Abseits, auf den Gleisen

Franz Weinzettl


Alles, was es gerade noch gibt

Eine junge Frau (Studentin?) und er als die beiden einzigen Fahrgäste. So hätte eine Geschichte beginnen können, eine, die er gerne gelesen hätte, wären nur die Bahnstrecke, der Zug, die Landschaft und die Jahreszeiten im Mittelpunkt gestanden, nicht das Paar."

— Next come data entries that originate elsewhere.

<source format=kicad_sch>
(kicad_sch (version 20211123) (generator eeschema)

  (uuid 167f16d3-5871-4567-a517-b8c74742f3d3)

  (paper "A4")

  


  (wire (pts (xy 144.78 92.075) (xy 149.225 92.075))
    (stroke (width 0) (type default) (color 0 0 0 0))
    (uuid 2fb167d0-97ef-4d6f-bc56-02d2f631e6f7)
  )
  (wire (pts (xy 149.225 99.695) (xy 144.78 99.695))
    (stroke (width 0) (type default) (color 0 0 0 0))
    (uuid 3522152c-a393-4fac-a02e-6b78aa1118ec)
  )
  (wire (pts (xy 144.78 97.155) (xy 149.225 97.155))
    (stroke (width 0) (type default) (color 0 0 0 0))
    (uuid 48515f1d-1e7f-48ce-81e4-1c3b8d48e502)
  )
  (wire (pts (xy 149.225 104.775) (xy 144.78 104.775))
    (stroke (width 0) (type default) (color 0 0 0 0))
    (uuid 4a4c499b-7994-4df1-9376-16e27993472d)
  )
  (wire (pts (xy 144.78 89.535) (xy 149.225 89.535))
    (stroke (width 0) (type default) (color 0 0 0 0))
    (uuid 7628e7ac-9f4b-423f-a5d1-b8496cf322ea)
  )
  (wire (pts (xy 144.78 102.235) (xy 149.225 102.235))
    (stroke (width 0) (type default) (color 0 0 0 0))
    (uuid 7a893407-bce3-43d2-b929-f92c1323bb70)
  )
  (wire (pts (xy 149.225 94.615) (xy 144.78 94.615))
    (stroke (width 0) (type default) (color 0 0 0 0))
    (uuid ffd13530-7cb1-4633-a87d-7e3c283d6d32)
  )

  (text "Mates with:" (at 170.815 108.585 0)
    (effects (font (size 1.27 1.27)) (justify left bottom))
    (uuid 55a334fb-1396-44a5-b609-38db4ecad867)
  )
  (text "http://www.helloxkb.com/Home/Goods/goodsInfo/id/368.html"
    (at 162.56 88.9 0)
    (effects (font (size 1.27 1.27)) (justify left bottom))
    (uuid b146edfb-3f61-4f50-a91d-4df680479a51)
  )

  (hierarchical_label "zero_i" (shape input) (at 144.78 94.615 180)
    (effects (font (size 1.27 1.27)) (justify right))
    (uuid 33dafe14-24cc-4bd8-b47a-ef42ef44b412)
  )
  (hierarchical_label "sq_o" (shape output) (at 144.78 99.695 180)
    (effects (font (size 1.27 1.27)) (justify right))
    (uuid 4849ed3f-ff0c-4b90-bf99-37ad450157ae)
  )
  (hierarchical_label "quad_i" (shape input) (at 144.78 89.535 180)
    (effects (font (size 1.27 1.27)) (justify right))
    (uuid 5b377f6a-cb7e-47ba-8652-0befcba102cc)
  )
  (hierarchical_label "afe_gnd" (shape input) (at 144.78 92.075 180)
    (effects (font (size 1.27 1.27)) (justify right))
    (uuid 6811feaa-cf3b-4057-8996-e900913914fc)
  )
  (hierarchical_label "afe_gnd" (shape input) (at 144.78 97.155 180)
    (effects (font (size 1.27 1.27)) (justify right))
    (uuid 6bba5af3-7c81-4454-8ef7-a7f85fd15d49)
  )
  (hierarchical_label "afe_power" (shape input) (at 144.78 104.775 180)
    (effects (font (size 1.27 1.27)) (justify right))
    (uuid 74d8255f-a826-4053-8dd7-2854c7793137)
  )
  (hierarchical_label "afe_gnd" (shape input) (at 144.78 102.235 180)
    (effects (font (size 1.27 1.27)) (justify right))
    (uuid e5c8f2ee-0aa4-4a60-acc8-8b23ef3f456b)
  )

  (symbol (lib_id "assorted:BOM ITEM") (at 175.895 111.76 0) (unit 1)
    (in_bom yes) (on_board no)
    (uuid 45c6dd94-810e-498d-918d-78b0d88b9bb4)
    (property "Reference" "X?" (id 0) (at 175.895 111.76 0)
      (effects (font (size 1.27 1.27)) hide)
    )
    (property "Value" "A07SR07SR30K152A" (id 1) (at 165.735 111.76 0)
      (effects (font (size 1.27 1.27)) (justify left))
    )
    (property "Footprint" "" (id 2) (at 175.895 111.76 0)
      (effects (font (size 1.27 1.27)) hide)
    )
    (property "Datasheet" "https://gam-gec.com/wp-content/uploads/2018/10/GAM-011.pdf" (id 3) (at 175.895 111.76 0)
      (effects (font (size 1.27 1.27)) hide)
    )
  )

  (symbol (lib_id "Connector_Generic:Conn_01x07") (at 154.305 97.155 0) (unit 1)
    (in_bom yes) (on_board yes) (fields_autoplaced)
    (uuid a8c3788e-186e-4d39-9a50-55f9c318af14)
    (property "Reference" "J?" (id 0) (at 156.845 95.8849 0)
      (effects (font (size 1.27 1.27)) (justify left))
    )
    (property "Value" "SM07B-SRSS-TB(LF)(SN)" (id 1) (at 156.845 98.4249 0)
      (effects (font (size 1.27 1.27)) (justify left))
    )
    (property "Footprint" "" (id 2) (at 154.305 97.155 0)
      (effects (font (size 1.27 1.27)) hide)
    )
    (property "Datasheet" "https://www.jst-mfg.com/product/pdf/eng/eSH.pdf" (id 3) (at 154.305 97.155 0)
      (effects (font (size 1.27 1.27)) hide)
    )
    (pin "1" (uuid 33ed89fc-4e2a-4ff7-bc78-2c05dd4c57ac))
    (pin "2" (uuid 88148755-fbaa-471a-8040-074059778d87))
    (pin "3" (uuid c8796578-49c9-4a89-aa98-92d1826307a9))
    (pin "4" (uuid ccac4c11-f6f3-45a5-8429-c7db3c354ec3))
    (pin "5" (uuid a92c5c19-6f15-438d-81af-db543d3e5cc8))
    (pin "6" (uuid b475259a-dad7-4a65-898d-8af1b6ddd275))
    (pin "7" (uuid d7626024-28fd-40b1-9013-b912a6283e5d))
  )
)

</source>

Was sich der Protagonist in Franz Weinzettls neuem Buch "Abseits, auf den Gleisen" erträumt, ist dieses Buch selbst – ein Geschenk des Autors an seinen Protagonisten. Dieser erkundet über drei Jahre lang die nur 21 Kilometer lange Bahnstrecke seiner Kindheit. Er geht die Gleise ab und besteigt den nur mehr selten fahrenden Zug; er beobachtet und fotografiert, hängt seinen Gedanken nach und notiert. Als würde der Zug durch einen Tunnel verdichteter Wahrnehmung fahren, hört er das Rauschen der Bäume in verstärkter Deutlichkeit, sieht er das vom Wind aufgewirbelte Laub wie vergrößert und verwandelt es in seiner regen Fantasie zu tanzenden Wesen.

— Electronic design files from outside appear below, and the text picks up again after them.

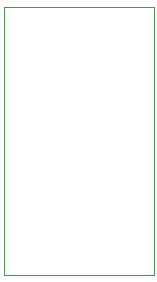
<source format=gbr>
G04 #@! TF.GenerationSoftware,KiCad,Pcbnew,(5.1.2)-1*
G04 #@! TF.CreationDate,2019-10-01T23:09:43-06:00*
G04 #@! TF.ProjectId,signalinkUniversalJumperModule,7369676e-616c-4696-9e6b-556e69766572,rev?*
G04 #@! TF.SameCoordinates,Original*
G04 #@! TF.FileFunction,Profile,NP*
%FSLAX46Y46*%
G04 Gerber Fmt 4.6, Leading zero omitted, Abs format (unit mm)*
G04 Created by KiCad (PCBNEW (5.1.2)-1) date 2019-10-01 23:09:43*
%MOMM*%
%LPD*%
G04 APERTURE LIST*
%ADD10C,0.010000*%
G04 APERTURE END LIST*
D10*
X22860000Y-45593000D02*
X22860000Y-22860000D01*
X35560000Y-45593000D02*
X22860000Y-45593000D01*
X35560000Y-22860000D02*
X35560000Y-45593000D01*
X22860000Y-22860000D02*
X35560000Y-22860000D01*
M02*

</source>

Die gierig aufgenommenen Details einer Landschaft im Wandel der Zeit sind der Auslöser von Tagträumen und Fantasien, die den Beobachter sowohl in gefährliche Kriegshändel als auch in romantische Vorstellungen treiben und die ferne Vergangenheit seiner Familie erahnen lassen. Alles mit allem assoziierend, wird der Text, der formal als nüchternes Protokoll mit kurzen, datierten Notaten daherkommt, eine einzige Behauptung, wie der Autor durch zahllose Vergleiche auch sprachlich manifest zu machen weiß: die Bäume wie Menschen, das Gras wie Haar, die Tiere wie Maschinen, das Gleis die Naht zwischen den Erdteilen.
Franz Weinzettl holt über die Eindrücke einer einsamen Gegend in der steirischen Provinz die gesamte Welt herein. Sein Protagonist ergibt sich völlig unsentimental dem Kreislauf der Natur, den der Autor hier ebenso beeindruckend zu beschreiben versteht wie in der Erzählung "Der Jahreskreis der Anna Neuherz" (1988).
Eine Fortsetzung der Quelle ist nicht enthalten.